The fact is that the European "superstate" was founded on one idea: nationalities cannot be trusted with a state of their own. A majority of Frenchmen or Dutchmen must not be permitted to decide on their own economic and foreign policy--- lest --- well, lest the heavens fall. Under the new European constitution, a panel of unelected experts would take all decision-making power away from individual national groups. The Dutch, the Germans, the French, the Czechs would surrender their ability to govern themselves in the interest of something higher. What, exactly, that higher value might be was never explained--- but if one opposed it, one was a "xenophobe" or a reactionary.
So the national peoples of Europe were about to surrender their states. Needless to say, the notion that, of all people, the Jews should be allowed alone to have a state in which they could govern themselves and choose their own leaders under the rule of law was an outrage to the "European Idea." To the extent that the European Union continued its march against national self-determination, Israel's legitimacy would be eroded.
I agree. The Weasel States, who carry the most weight in the EU, pretty much call the shots at the U.N., and that unctuous, corrupt, anti-America, anti-Israel bureaucracy has, for as long as I can remember, opposed Israel at every turn, siding with the Palestinians and whatever other Arab countries have had issues with Israel.

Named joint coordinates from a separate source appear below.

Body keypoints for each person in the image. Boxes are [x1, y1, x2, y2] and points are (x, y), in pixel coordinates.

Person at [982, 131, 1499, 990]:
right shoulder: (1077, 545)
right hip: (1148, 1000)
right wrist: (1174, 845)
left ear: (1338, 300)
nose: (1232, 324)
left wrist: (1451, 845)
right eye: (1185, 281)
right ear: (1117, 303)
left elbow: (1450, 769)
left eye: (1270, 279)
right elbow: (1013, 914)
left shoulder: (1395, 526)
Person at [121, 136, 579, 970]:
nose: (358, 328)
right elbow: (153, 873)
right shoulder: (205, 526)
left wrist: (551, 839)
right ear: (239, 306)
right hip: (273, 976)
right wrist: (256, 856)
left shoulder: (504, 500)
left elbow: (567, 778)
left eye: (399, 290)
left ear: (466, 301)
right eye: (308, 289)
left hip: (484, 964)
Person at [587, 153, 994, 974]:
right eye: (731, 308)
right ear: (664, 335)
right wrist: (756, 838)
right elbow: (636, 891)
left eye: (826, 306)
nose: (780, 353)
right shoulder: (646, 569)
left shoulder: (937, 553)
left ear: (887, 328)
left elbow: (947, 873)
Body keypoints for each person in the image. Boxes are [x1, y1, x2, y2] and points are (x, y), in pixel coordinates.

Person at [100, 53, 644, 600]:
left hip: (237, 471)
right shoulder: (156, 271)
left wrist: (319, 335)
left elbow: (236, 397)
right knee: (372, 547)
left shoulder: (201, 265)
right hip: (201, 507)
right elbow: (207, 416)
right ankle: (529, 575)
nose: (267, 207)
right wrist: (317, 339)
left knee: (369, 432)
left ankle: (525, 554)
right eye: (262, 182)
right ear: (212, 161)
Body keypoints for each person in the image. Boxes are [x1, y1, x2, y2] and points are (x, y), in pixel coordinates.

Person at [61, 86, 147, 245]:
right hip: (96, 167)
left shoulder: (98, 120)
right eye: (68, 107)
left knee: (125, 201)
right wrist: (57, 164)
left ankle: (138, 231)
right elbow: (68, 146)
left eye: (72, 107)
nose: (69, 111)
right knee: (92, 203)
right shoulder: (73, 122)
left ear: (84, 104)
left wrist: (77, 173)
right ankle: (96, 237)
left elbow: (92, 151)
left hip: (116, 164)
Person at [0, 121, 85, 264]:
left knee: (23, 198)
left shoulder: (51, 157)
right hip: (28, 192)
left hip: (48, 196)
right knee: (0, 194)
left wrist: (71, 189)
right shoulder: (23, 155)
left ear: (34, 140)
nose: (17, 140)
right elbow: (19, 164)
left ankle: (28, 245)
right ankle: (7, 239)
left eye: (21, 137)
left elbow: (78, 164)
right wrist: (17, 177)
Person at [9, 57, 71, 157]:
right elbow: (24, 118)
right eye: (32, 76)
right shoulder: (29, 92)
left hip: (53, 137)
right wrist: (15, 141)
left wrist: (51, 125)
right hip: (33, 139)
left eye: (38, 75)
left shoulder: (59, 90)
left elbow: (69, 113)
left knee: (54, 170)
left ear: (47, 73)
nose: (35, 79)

Posted by Seth at 07:19 PM |
May 29, 2005
Update
The rejection of the proposed EU constitution is now official, the link in the preceding post now reaches the updated Wall Street Journal article, Here...
Posted by Seth at 11:11 PM |
"Way To Go" For French Voters
Today's Wall Street Journal Online features a story titled France Rejects EU Constitution.
Paris-- The French decisively rejected the European Union's proposed new constitution, plunging the bloc into polical paralysis and putting at least a temporary break on five decades of movement toward an ever-stronger pan-European government.
President Jacques Chirac said in a televised address late Sunday that he would decide later this week whether to shuffle his cabinet in response to the vote, which amounted to a bitter personal defeat for the French leader. A staunch supporter of the constitution, he conceded that his countrymen had spurned the charter, after partial official results indicated that the "no" vote was carrying the day by a margin of 57% to 43%.
This veering off from voting with Chirac could signal the beginnings of a lack of confidence among the rank and file Frenchman for Jock--sorry, I meant Jacques, which could be good news for that weasel country. Maybe the next president over there will be a little bit honest and also be endowed with a spine. Wait, we're talking France here, what am I saying!?
As far as the EU is concerned, I've never thought the concept was a very good idea. I would hate to see the United States surrender some of our sovereignty by joining a bloc of countries like that. Imagine having a lot of our policies decided during a vote by Bolivia, Costa Rica and Canada.